Disadvantages of the FEFO Method

Next are the disadvantages of the FEFO method. Similar to the previous two methods, the FEFO method also has its own drawbacks. Below are some of the disadvantages of the FEFO method.

  1. It takes more time because every day you have to look for products with the fastest expiration among hundreds or thousands of products to be sold.
  2. The level of accuracy is getting higher because the goods sold are more than tens.
  3. Requires more than one worker to apply the FEFO method to inventory recording.

Disadvantages of the Average Method

The last is the drawback of the Average method. Below is an explanation of the disadvantages of the Average method.

  1. Although it can generate profits from the sales process. However, the application of the Average method is only able to generate profits with small or little conditions.
  2. Compared to the three previous methods, the Average method is the most complex in terms of levels.

So, those are some of the disadvantages of the FIFO, LIFO, FEFO and Average methods. Although it has drawbacks in each method. But still if you look at the advantages provided. The FIFO, LIFO, FEFO and Average methods can still be used for recording stock of goods.

Examples of Application of FIFO, LIFO, FEFO and Average Methods

After knowing how to understand, the advantages and disadvantages of the FIFO, LIFO, FEFO and Average methods. It’s still lacking if you don’t know examples of the application of the FIFO, LIFO, FEFO and Average methods in a business field.

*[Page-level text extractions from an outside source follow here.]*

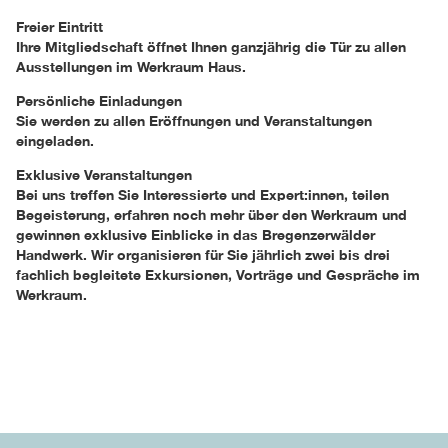
Freier Eintritt
Ihre Mitgliedschaft öffnet Ihnen ganzjährig die Tür zu allen
Ausstellungen im Werkraum Haus.
Persönliche Einladungen
Sie werden zu allen Eröffnungen und Veranstaltungen
eingeladen.
Exklusive Veranstaltungen
Bei uns treffen Sie Interessierte und Expert:innen, teilen
Begeisterung, erfahren noch mehr über den Werkraum und
gewinnen exklusive Einblicke in das Bregenzerwälder
Handwerk. Wir organisieren für Sie jährlich zwei bis drei
fachlich begleitete Exkursionen, Vorträge und Gespräche im
Werkraum.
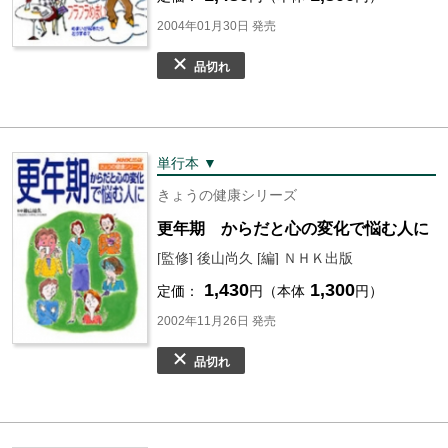
2004年01月30日 発売
品切れ
単行本 ▼
きょうの健康シリーズ
更年期 からだと心の変化で悩む人に
[監修] 後山尚久 [編] ＮＨＫ出版
1,430
1,300
定価：
円（本体
円）
2002年11月26日 発売
品切れ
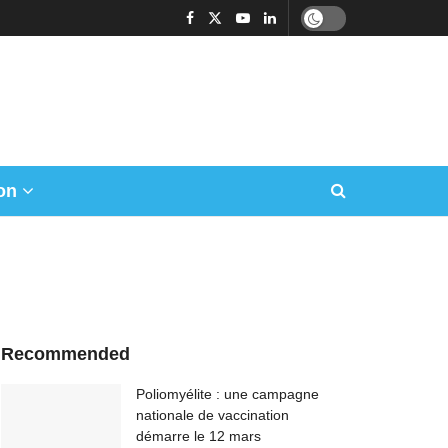
on
Recommended
Poliomyélite : une campagne
nationale de vaccination
démarre le 12 mars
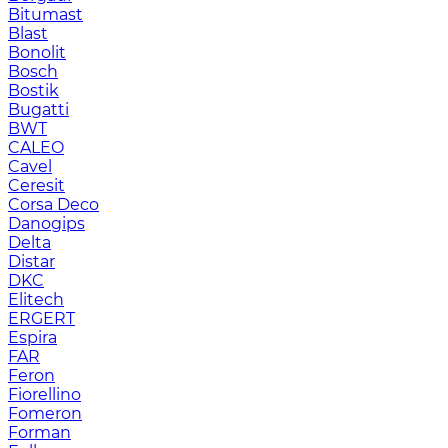
Bitumast
Blast
Bonolit
Bosch
Bostik
Bugatti
BWT
CALEO
Cavel
Ceresit
Corsa Deco
Danogips
Delta
Distar
DKC
Elitech
ERGERT
Espira
FAR
Feron
Fiorellino
Fomeron
Forman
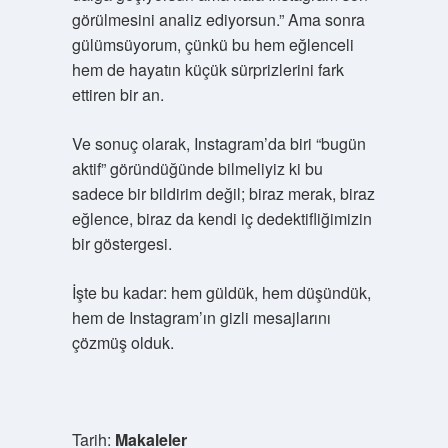
görülmesini analiz ediyorsun.” Ama sonra
gülümsüyorum, çünkü bu hem eğlenceli
hem de hayatın küçük sürprizlerini fark
ettiren bir an.
Ve sonuç olarak, Instagram’da biri “bugün
aktif” göründüğünde bilmeliyiz ki bu
sadece bir bildirim değil; biraz merak, biraz
eğlence, biraz da kendi iç dedektifliğimizin
bir göstergesi.
İşte bu kadar: hem güldük, hem düşündük,
hem de Instagram’ın gizli mesajlarını
çözmüş olduk.
Tarih:
Makaleler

Because not all business fields are suitable for using a stock recording system such as the FIFO, LIFO, FEFO and Average methods. So that you are not getting curious about examples of the application of the FIFO, LIFO, FEFO and Average methods. Here is an explanation of this.

Examples of Application of the FIFO Method

Food companies will usually implement a system of recording goods with the FIFO method. An example is the sale of bread, of course you also know that bakery products have a very fast expiration date.

Examples of Application of the LIFO Method

Most of the application of the LIFO method is in the clothing sales business. However, some businesses in the sale of electronic goods and books also apply the LIFO method of stock recording.

Example of Application of FEFO Method

Companies in the pharmaceutical sector are one example of the application of the FEFO method as a goods recording system. Then companies that sell food and beverages will also implement a system of recording goods with the FEFO method.

Example of Application of the Average Method

Then for an example of applying the Average method as a system for recording goods, it is in a business field that does not have an expiration date on its product. Some of them are like companies that sell furniture, stationery, building materials and so on.

Those are some explanations about the FIFO, LIFO, FEFO and Average methods. The explanation above can help you to choose the most suitable stock recording method for the line of business you are running.